**Alıntı metin**.
>>
Orhan MİROĞLU-Taraf yazıları
“Kapıyı çaldık, kapı açılır açılmaz içeriye girdik, hepsini yere yatırdık. Ne yapacağımız konusunda talimat almak için Abdullah’a (Çatlı) birini gönderdik. Abdullah eter ve pamuk göndermiş, ‘Hepsini teker teker bayıltıp öldürelim’ demiş. Dışarı çıkıp arabada bekleyen Abdullah’la konuştum. ‘Evde öldürmek zor olacak, ikişer ikişer götürüp öldürelim’ dedim. ‘Olur’ dedi. İki kişiyi büyük reisin arabasın bindirip Eskişehir yoluna götürdük. Müsait bir yer bulup ikisini de yere yatırıp kafalarına ateş ettik. Geri döndük. Böyle zor olacağını anlayınca Abdullah ‘Tek tek boğalım bunları’ dedi. Bir tanesini zorla boğdum. Diğer dördünü bu şekilde öldürmek zor olacaktı. Arkadaşları gönderdim sonrada sedirin üzerinde bulunan dört kişiye yakın mesafeden ateş ederek mermilerin hepsini boşalttım. Silahı da götürüp Abdullah’a verdim.”
Serdar Alten bu katliamdan sağ kurtuldu ve ölmeden önce polise verdiği ifadede katliamı gerçekleştirenlerin isimlerini söyledi.
Bu isimler, Abdullah Çatlı, İbrahim Çiftçi ve Haluk Kırcı’ydı. Haluk Kırcı sıkıyönetim savcılarına yukarda okuduğunuz ifadeyi verdi.
12 Eylül faşist darbesi, bu kitle katillerinin yarattığı kanlı ortamda gerçekleşti.
Sonrası Kürt savaşıdır..
Bu savaş 12 Eylül’ün kitle katillerini devletle yeniden buluşturdu.
MİT’in ve daha sonra da Çiller’in milli kahramanı haline gelen Çatlı ve benzerleri, parti kongrelerinin kaderini değiştiriyor, yeraltı dünyasının bütün kirli işlerinden pay alıyor, ele geçen servetler, MİT, Emniyet ve JİTEM’in önde gelen istihbaratçılarıyla paylaşıyordu.
<<
**Ham veriler**.
>>
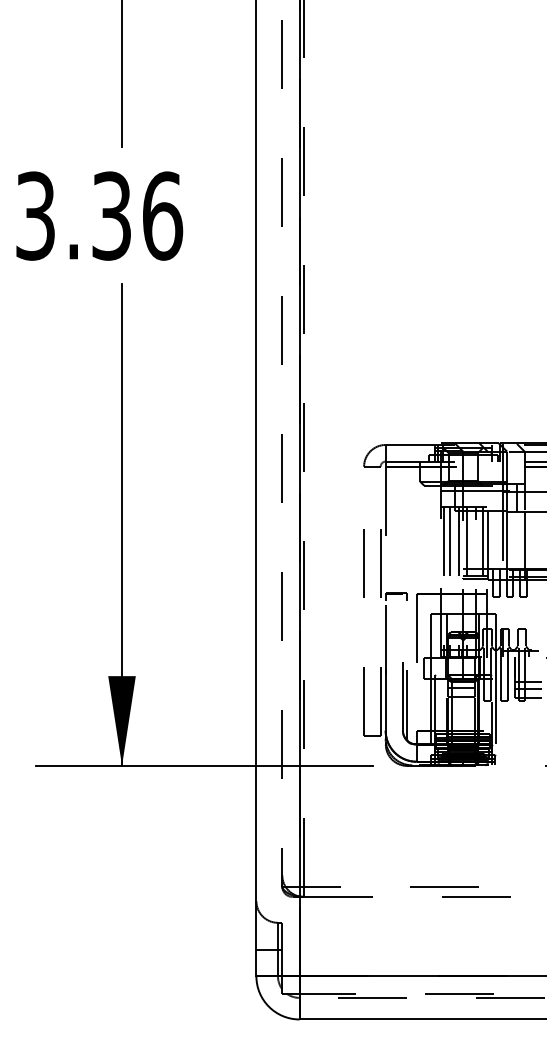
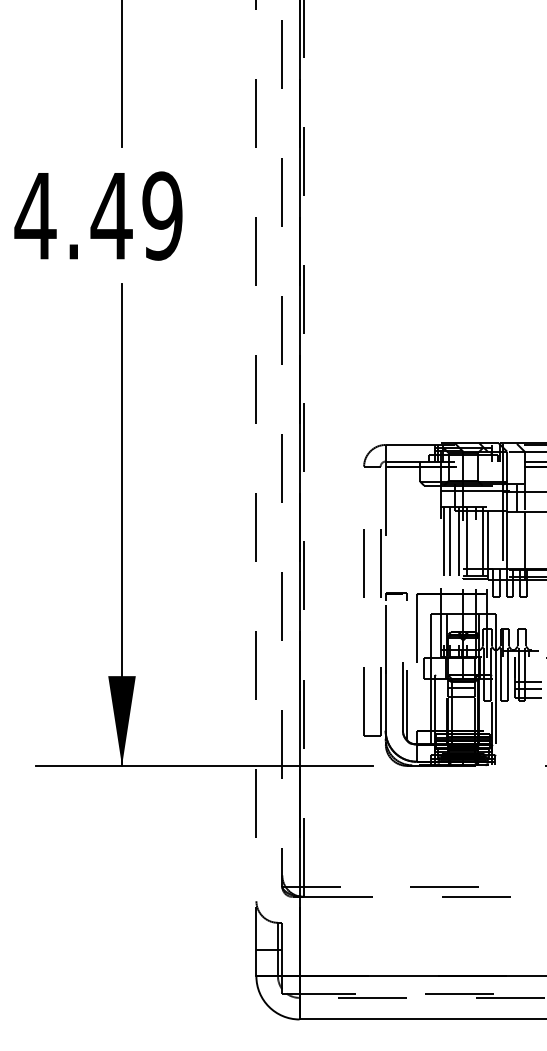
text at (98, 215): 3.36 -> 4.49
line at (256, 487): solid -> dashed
<<
**Kısa alıştırma 1**. Alıntı metindeki “Bu savaş 12 Eylül’ün kitle katillerini devletle yeniden buluşturdu.” cümlesini İngilizceye çeviriniz.
**Kısa alıştırma 2**. 12 Eylül ve Çatlı konulu yazıyı, son cümlesinden sonrasını yazarak sürdürünüz.
Veriler, metinden ayrı ve bağımsız bir malzemedir.

**Yazılı yanıt 1**. This war brought the mass murderers of September 12 together with the state once again.

**Yazılı yanıt 2**.
12 Mart ve 12 Eylül arasında gerçekleşen katliamlar ve cinayetler serisinde görev alanlar, yani MİT’in bordrolu kitle katilleri, 12 Eylül’den sonra, Kürt savaşının mümkün kıldığı siyasi koşullarda, devletten maaş filan almak ne kelime, artık kendilerini yöneten devletin güvenlik birimlerinin başında yer alan kişileri beslemeye başlamışlardı.
İnsanlardan haraç alınıyor, kitle katillerinin hesap numaraları elden ele dolaşıyor, Yeşil ve Çatlı gibi profesyoneller, devletin istihbarat piyasasında transferden transfere koşuyor, bir dönem JİTEM adına çalışan bir bakıyorsunuz MİT’e, MİT’e çalışan ise JİTEM’e veya Mehmet Ağar’a transfer oluyordu.
Paranın ve her türden kirli işin içinde yer aldığı muazzam bir suç dünyası..
Mafya-siyaset-güvenlik bürokrasisi..
Hadi buna bir de Bucak gibi Kürt ağalarını da ekleyin.
Tepede, JİTEM, MİT ve Emniyet bürokrasisi var ama.
Bu kurumların başındakiler, suç işleyenlerin üstüne güvenlik şemsiyelerini tutmuşlar.
Yeşil pasaportlar, hatta diplomatik pasaportlar elden ele dolaşıyor..
Cinayet işleyenler, ifadesi bile alınmadan serbest kalıyor..
Üstüne devletin güvenlik şemsiyesi tutulanlar bu güvene layık olabilmek için daha da zalimleşiyor ve ‘ahde vefada’ hiç kusursuzluk etmiyordu.
Eymür’ün savcılığa verdiği ifade bu ahde vefanın gerçekleşme biçimleri hakkında bir birinden kıymetli bilgilerle dolu.
Savaş Buldan’ı öldürüyorlar üstünden çıkan parayı getirip Mehmet Ağar’a teslim ediyorlar.
Diyarbakır cezaevinde yetiştirdikleri samimi itirafçıları mesela kendi aralarında paylaşıyorlar.
Hanefi Avcı, Cem Ersever, bu itirafçılarla köklü dostluklar kuruyor.
Ali Ozansoy bunlardan biri. Yıllardır Ankara Emniyeti’nde memur olarak çalışıyor.
Ali Ozansoy kim?
Musa Anter cinayetinin işlendiği gece, JİTEM’in Diyarbakır’daki merkezinde telsizin başında olan PKK itirafçısı. Cinayetten sonra, kimliğini değiştirdiler ve Emniyet Müdürlüğü bünyesine aldılar. Bildiğim kadarıyla hâlâ görevine devam ediyor.
Mehmet Eymür’ün savcılığa verdiği ifadenin içeriğini merakla bekliyordum.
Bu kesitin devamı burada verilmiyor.